WORK INSTRUCTIONS:
Pull every line of the entries that has the word "symbols".

══ MATERIAL FOR THE TASK

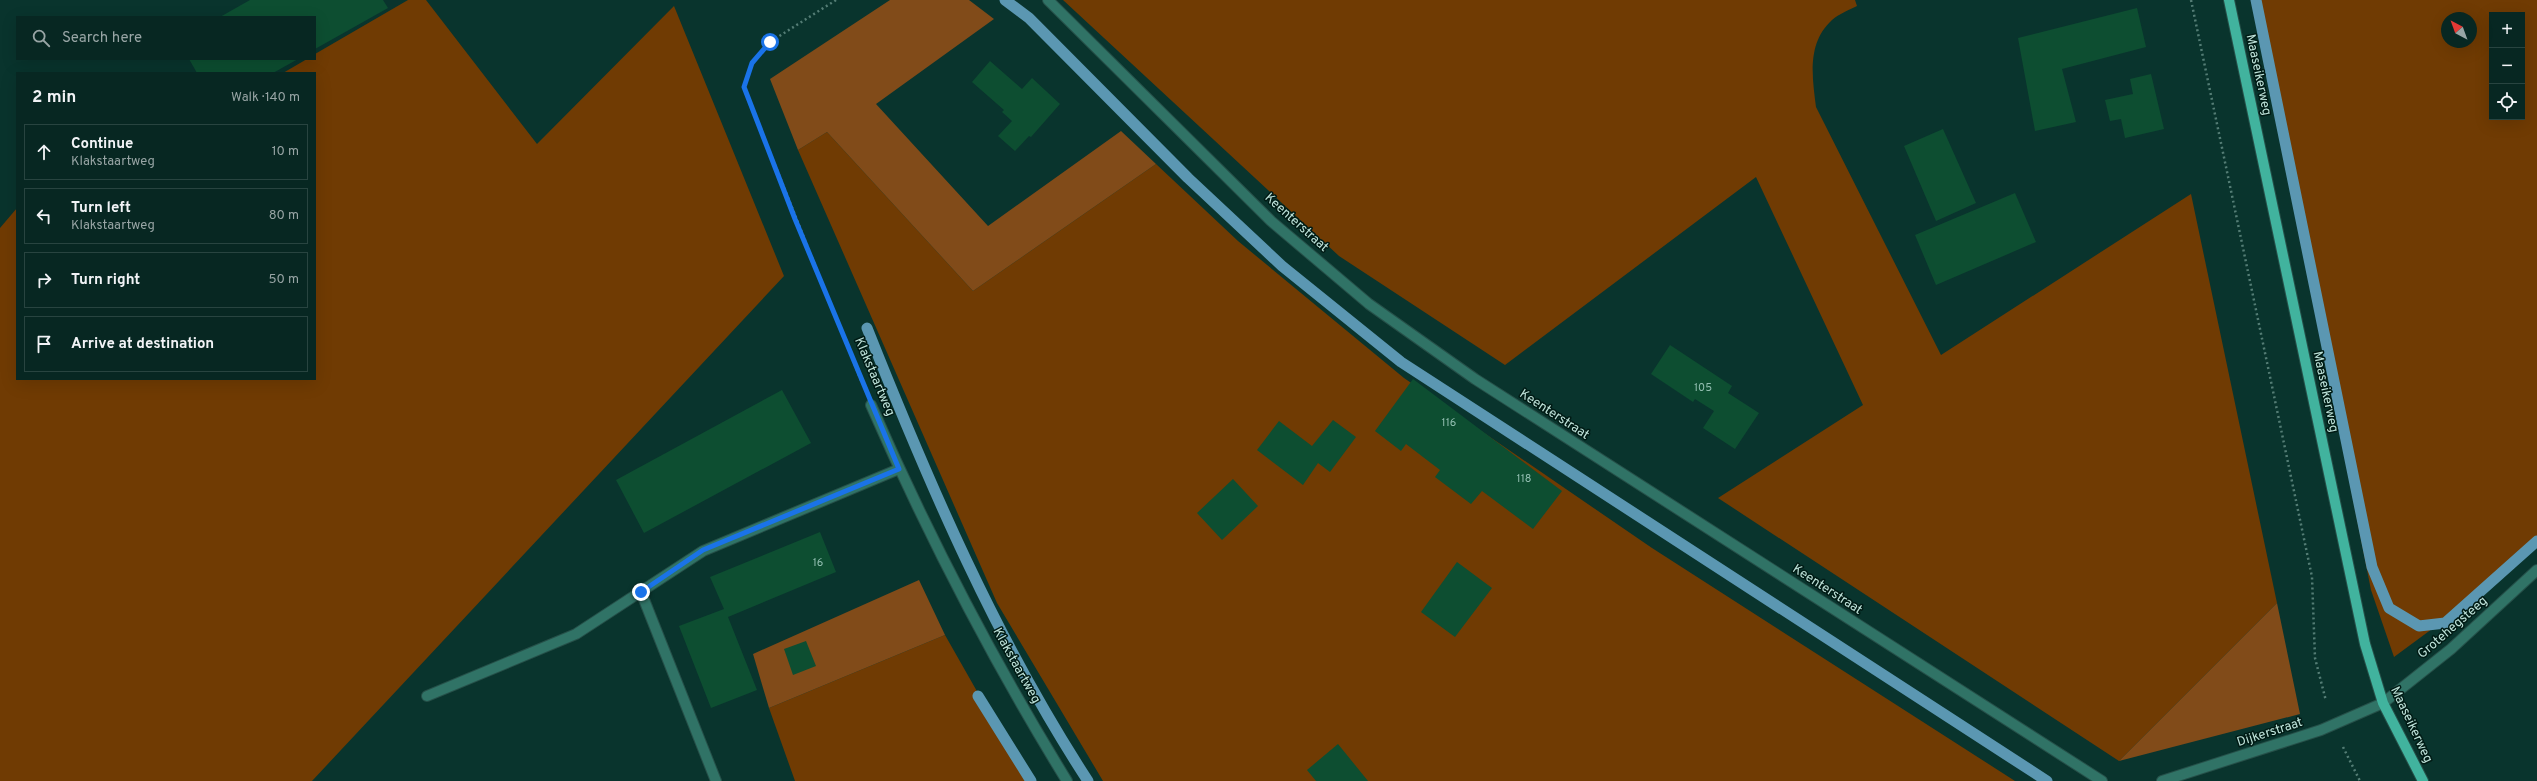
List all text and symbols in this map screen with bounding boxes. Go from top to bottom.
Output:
north arrow [2441,12,2477,48]
map controls [2489,12,2525,120]
button: + [2489,12,2525,48]
search box [16,16,316,60]
icon: search [30,27,52,49]
text: Search here [62,29,142,48]
route start [761,33,779,51]
street label: Maaseikerweg [2242,33,2274,117]
button: − [2489,48,2525,84]
button: locate [2489,84,2525,120]
text: 2 min [32,87,76,109]
text: Walk · 140 m [231,90,300,106]
text: Continue [71,135,133,154]
icon: ahead [33,141,55,163]
text: 10 m [272,144,299,160]
text: Klakstaartweg [71,154,155,170]
street label: Keenterstraat [1261,190,1331,256]
text: Turn left [71,199,131,218]
icon: left [33,205,55,227]
text: 80 m [269,208,299,224]
text: Klakstaartweg [71,218,155,234]
icon: right [33,269,55,291]
text: Turn right [71,271,140,290]
text: 50 m [269,272,299,288]
icon: arrive [33,333,55,355]
text: Arrive at destination [71,335,214,354]
street label: Klakstaartweg [850,335,898,419]
street label: Maaseikerweg [2309,350,2341,434]
house number: 105 [1694,381,1712,395]
street label: Keenterstraat [1516,386,1592,444]
house number: 116 [1442,416,1456,430]
house number: 118 [1517,472,1531,486]
house number: 16 [813,556,823,570]
street label: Keenterstraat [1789,561,1865,619]
route end [632,583,650,601]
street label: Grotehegsteeg [2415,593,2491,663]
street label: Klakstaartweg [989,625,1043,707]
street label: Maaseikerweg [2386,684,2436,766]
street label: Dijkerstraat [2235,715,2305,751]

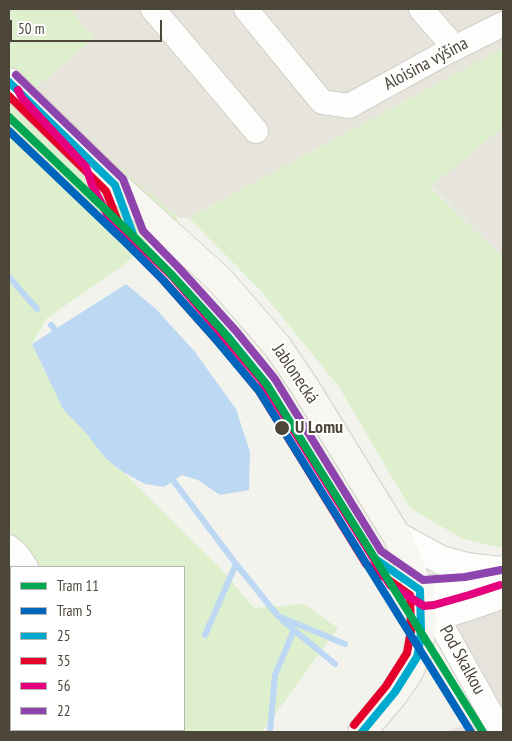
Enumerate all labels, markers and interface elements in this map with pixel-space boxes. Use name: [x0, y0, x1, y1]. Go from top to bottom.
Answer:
scale bar: [12, 10, 165, 42]
text: 50 m: [18, 19, 44, 38]
street label: Aloisina výšina: [380, 33, 472, 95]
street label: Jablonecká: [267, 340, 323, 408]
place label: U Lomu: [295, 417, 343, 439]
marker: U Lomu: [273, 419, 291, 437]
legend: [10, 566, 185, 731]
text: Tram 11: [57, 576, 99, 595]
text: Tram 5: [57, 601, 92, 620]
street label: Pod Skalkou: [434, 622, 490, 698]
text: 25: [57, 626, 71, 645]
text: 35: [57, 651, 71, 670]
text: 56: [57, 676, 71, 695]
text: 22: [57, 701, 71, 720]

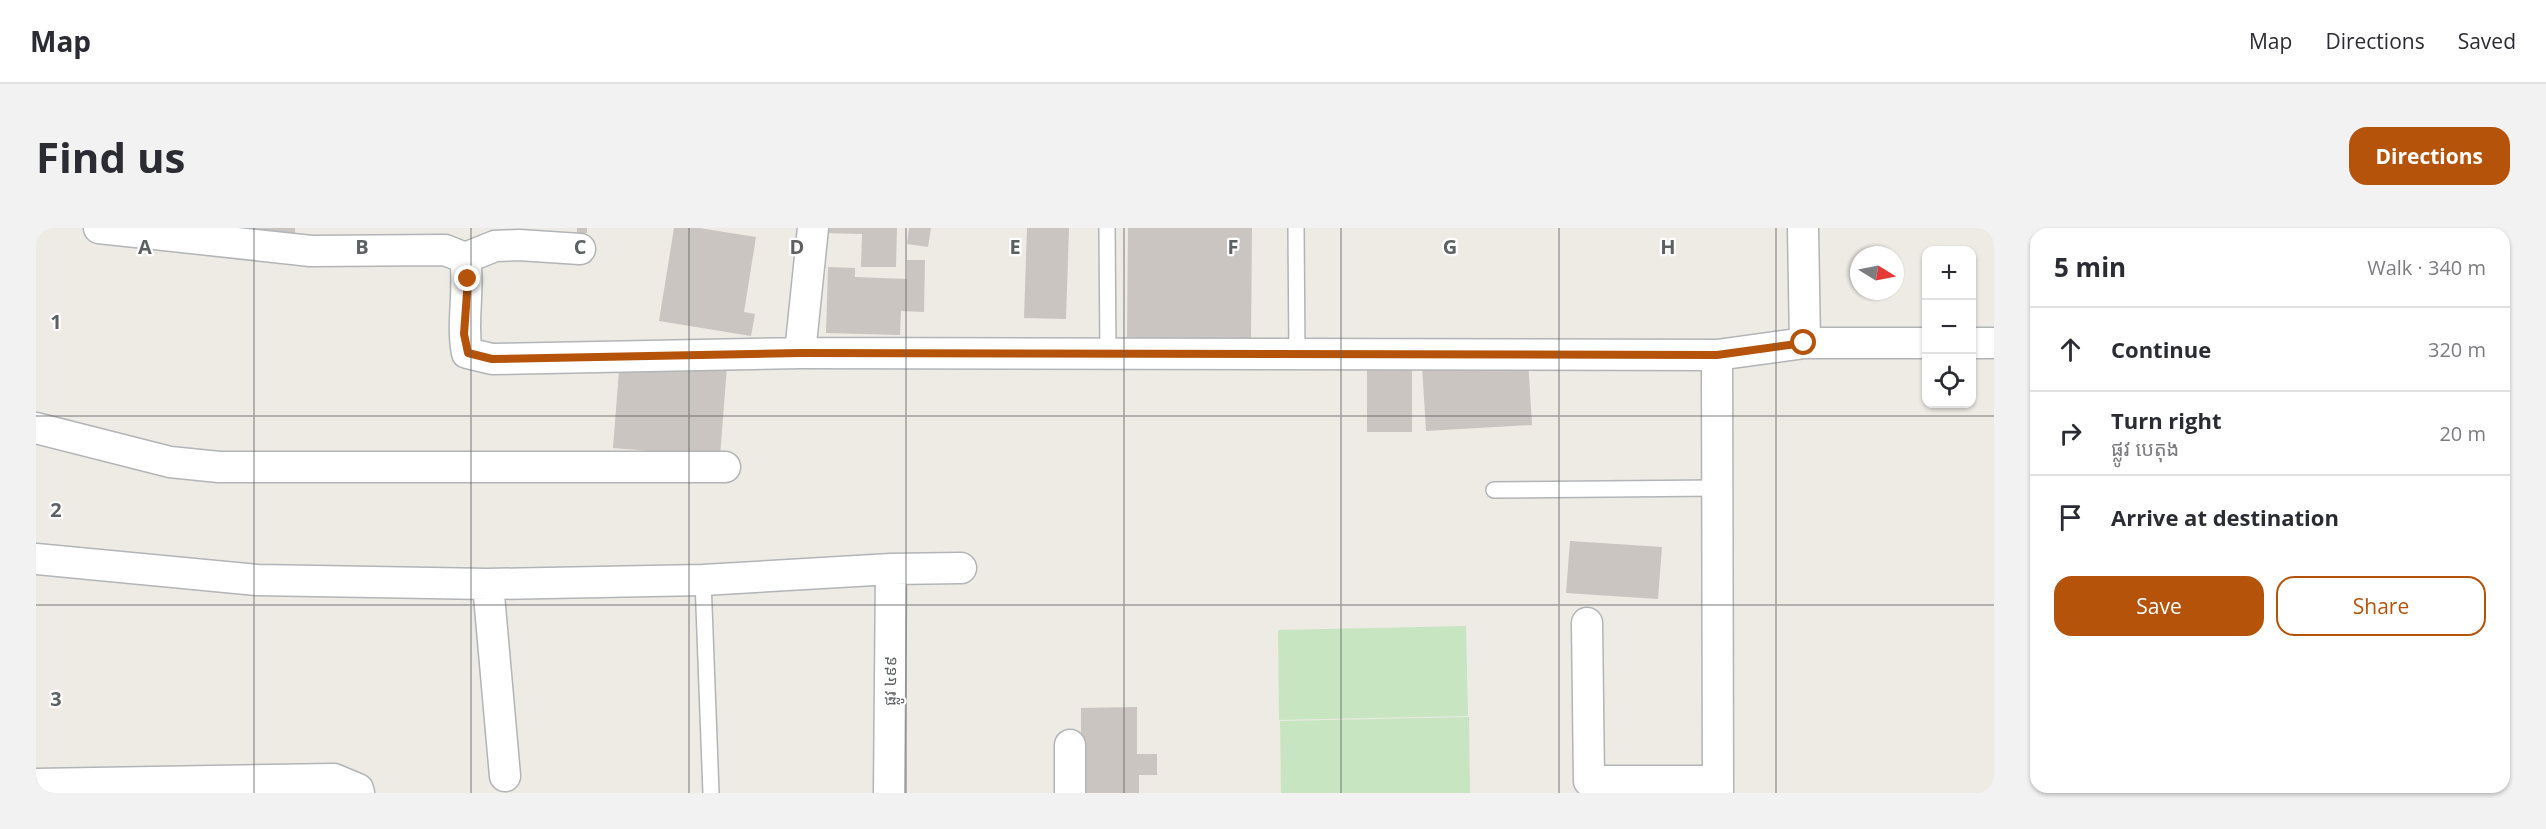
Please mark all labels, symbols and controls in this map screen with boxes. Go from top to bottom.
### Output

════

FINISHED EXERCISE:
List all text and symbols in this map screen with bounding boxes. Go from top to bottom.
Please mark all labels, symbols and controls in this map screen with boxes. Go from top to bottom.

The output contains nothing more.